[Exercise requirements]:
Down to the last line, set the entries down again exactly.

[Extracted entries]:
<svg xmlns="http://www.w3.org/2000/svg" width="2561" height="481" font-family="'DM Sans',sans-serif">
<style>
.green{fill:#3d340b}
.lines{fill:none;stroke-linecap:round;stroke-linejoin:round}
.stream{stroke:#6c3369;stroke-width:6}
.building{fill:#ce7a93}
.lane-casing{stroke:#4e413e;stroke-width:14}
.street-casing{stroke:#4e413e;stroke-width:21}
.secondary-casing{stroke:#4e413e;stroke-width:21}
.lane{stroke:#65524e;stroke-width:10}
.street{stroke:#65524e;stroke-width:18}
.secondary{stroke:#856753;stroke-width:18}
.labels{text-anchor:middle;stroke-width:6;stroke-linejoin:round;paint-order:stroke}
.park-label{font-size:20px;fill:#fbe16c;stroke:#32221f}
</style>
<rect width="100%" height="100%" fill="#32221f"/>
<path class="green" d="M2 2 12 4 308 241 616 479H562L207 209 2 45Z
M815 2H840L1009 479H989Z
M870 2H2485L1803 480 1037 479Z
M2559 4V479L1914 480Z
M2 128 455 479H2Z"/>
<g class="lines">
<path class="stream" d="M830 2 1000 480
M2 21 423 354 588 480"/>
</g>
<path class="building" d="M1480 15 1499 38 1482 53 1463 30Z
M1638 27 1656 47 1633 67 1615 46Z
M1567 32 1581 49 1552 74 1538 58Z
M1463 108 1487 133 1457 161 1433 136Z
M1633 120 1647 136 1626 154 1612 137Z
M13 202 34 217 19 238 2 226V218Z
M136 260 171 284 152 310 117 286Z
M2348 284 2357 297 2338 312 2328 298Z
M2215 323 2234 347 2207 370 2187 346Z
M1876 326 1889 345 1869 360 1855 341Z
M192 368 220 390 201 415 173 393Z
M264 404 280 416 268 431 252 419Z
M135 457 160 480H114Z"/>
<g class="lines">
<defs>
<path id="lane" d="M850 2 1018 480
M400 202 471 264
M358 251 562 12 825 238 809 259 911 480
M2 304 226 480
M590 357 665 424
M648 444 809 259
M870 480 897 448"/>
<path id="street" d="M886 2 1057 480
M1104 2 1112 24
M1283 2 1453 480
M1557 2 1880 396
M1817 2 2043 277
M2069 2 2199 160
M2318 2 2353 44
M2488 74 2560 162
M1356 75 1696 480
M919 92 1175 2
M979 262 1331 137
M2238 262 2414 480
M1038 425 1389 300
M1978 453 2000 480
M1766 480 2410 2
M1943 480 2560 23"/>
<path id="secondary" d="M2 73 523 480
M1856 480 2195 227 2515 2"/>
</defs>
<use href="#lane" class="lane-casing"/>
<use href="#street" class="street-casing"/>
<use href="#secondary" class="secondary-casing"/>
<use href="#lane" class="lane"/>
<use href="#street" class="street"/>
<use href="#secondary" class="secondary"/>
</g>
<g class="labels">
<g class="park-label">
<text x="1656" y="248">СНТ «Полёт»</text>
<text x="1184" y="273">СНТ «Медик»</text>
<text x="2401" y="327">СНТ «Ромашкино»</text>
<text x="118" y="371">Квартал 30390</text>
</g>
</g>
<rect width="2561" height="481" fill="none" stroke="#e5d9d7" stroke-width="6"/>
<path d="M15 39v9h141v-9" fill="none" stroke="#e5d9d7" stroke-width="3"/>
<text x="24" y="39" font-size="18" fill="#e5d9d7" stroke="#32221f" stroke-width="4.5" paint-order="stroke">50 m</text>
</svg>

[Exercise solution]:
<svg xmlns="http://www.w3.org/2000/svg" width="2561" height="481" font-family="'DM Sans',sans-serif">
<style>
.green{fill:#3d340b}
.lines{fill:none;stroke-linecap:round;stroke-linejoin:round}
.stream{stroke:#6c3369;stroke-width:6}
.building{fill:#ce7a93}
.lane-casing{stroke:#4e413e;stroke-width:14}
.street-casing{stroke:#4e413e;stroke-width:21}
.secondary-casing{stroke:#4e413e;stroke-width:21}
.lane{stroke:#65524e;stroke-width:10}
.street{stroke:#65524e;stroke-width:18}
.secondary{stroke:#856753;stroke-width:18}
.labels{text-anchor:middle;stroke-width:6;stroke-linejoin:round;paint-order:stroke}
.park-label{font-size:20px;fill:#fbe16c;stroke:#32221f}
</style>
<rect width="100%" height="100%" fill="#32221f"/>
<path class="green" d="M2 2 12 4 308 241 616 479H562L207 209 2 45Z
M815 2H840L1009 479H989Z
M870 2H2485L1803 480 1037 479Z
M2559 4V479L1914 480Z
M2 128 455 479H2Z"/>
<g class="lines">
<path class="stream" d="M830 2 1000 480
M2 21 423 354 588 480"/>
</g>
<path class="building" d="M1480 15 1499 38 1482 53 1463 30Z
M1638 27 1656 47 1633 67 1615 46Z
M1567 32 1581 49 1552 74 1538 58Z
M1463 108 1487 133 1457 161 1433 136Z
M1633 120 1647 136 1626 154 1612 137Z
M13 202 34 217 19 238 2 226V218Z
M136 260 171 284 152 310 117 286Z
M2348 284 2357 297 2338 312 2328 298Z
M2215 323 2234 347 2207 370 2187 346Z
M1876 326 1889 345 1869 360 1855 341Z
M192 368 220 390 201 415 173 393Z
M264 404 280 416 268 431 252 419Z
M135 457 160 480H114Z"/>
<g class="lines">
<defs>
<path id="lane" d="M850 2 1018 480
M400 202 471 264
M358 251 562 12 825 238 809 259 911 480
M2 304 226 480
M590 357 665 424
M648 444 809 259
M870 480 897 448"/>
<path id="street" d="M886 2 1057 480
M1104 2 1112 24
M1283 2 1453 480
M1557 2 1880 396
M1817 2 2043 277
M2069 2 2199 160
M2318 2 2353 44
M2488 74 2560 162
M1356 75 1696 480
M919 92 1175 2
M979 262 1331 137
M2238 262 2414 480
M1038 425 1389 300
M1978 453 2000 480
M1766 480 2410 2
M1943 480 2560 23"/>
<path id="secondary" d="M2 73 523 480
M1856 480 2195 227 2515 2"/>
</defs>
<use href="#lane" class="lane-casing"/>
<use href="#street" class="street-casing"/>
<use href="#secondary" class="secondary-casing"/>
<use href="#lane" class="lane"/>
<use href="#street" class="street"/>
<use href="#secondary" class="secondary"/>
</g>
<g class="labels">
<g class="park-label">
<text x="1656" y="248">СНТ «Полёт»</text>
<text x="1184" y="273">СНТ «Медик»</text>
<text x="2401" y="327">СНТ «Ромашкино»</text>
<text x="118" y="371">Квартал 30390</text>
</g>
</g>
<rect width="2561" height="481" fill="none" stroke="#e5d9d7" stroke-width="6"/>
<path d="M15 39v9h141v-9" fill="none" stroke="#e5d9d7" stroke-width="3"/>
<text x="24" y="39" font-size="18" fill="#e5d9d7" stroke="#32221f" stroke-width="4.5" paint-order="stroke">50 m</text>
</svg>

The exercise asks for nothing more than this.